Reizvoller Gedanke, doch für uns Städter ist es bis dahin wohl noch ein weiter Weg. Die Aussicht aber macht Lust darauf, den Road Trip durch Queensland zu verlängern. Vielleicht für zwei Wochen, oder auch für zwei Monate.
Die Realität aber sieht so aus, dass wir uns auf den Weg zurück nach Cairns machen. Wir kommen durch weitere hübsche Dörfer wie Yungabarra und fahren auf abenteuerlichen Serpentinen. Als es Flach wird, breiten sie sich wieder aus, die Felder mit Vieh und Zuckerrüben. Wie in dem Song, dem ich meinen Wunsch verdanke, nach Queensland zu kommen: »Cattle and Cane« von The Go-Betweens.

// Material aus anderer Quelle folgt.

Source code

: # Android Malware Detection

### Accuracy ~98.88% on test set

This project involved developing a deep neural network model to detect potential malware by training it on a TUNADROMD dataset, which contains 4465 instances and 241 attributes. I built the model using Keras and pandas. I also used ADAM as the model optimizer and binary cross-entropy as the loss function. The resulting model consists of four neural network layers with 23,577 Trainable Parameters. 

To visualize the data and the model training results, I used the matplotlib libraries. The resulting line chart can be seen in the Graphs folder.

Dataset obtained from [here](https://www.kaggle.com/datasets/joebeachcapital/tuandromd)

Informationen zum Raod Trip durch Queensland
Allgemein: Australien-Besucher benötigen ein Visum, das online beantragt werden kann. Anders als in den USA ist dieses kostenlos. Die Reisekasse wird weiterhin dadurch entlastet, dass in Australien weder Sales Tax noch exorbitante Trinkgelder berechnet werden. Außerdem steht der australische Dollar (AUD) zurzeit recht günstig, für 100 Euro gibt es 158 AUD.
So gesehen ist ein Road Trip durch Queensland trotz des teureren Fluges eine Alternative zu Nordamerika. Anreise: Zum Bespiel mit Thai Airways über Bangkok und Brisbane ab etwa 1000 Euro. Die Reise bis Brisbane dauert rund 22 Stunden, der Flug nach Cairns weitere 2,5 Stunden (z.B. mit Jet Star, Quantas oder Virgin Australia).
Mietwagen: Für die Route reicht ein normaler Pkw, z.B. über Sunny Cars ab 270 Euro pro Woche. Die Strecke für diesen Road Trip durch Queensland ist rund 800 Kilometer lang und kann bequem in vier bis fünf Tagen absolviert werden.
Unterkünfte
Mission Beach: Castaways Resort and Spa – schöne, unaufgeregte Unterkunft mit Blick auf Strand, Meer und Palmen mit gutem Restaurant und Pool. Hier könnte man auch ganz gut ein paar Tage ohne Programm abhängen, die Preise von 134 bis 199 AUD pro Zimmer erlauben das in der Nebensaison.
Undara: Undara Experience, Undara Volcanic National Park, Savannah Way, Mount Surprise – herrliches Anwesen mitten im Outback mit der Möglichkeit zur Übernachtung in einem ausgedienten Eisenbahnwagon für 185 AUD pro Nacht
Aktivitäten
Sunset-Tour in Undara: 55/30 AUD pro Person, Tour durch die Lava-Tubes 60/30 AUD
Mission Beach Dive, 71 Banfield Parade, Wongaling Beach, Queensland, 190 AUD für einen zehnstündigen Ausflug inklusive Schnorchel-Ausrüstung und Barbecue an Bord.
Mamu Tropical Skywalk, Palmerston Highway, Innisfail, 26/15 $
Text und Bilder: Ralf Johnen, zuletzt aktualisiert im Oktober 2021. Der Autor war auf Einladung von Tourism Queensland auf Recherche.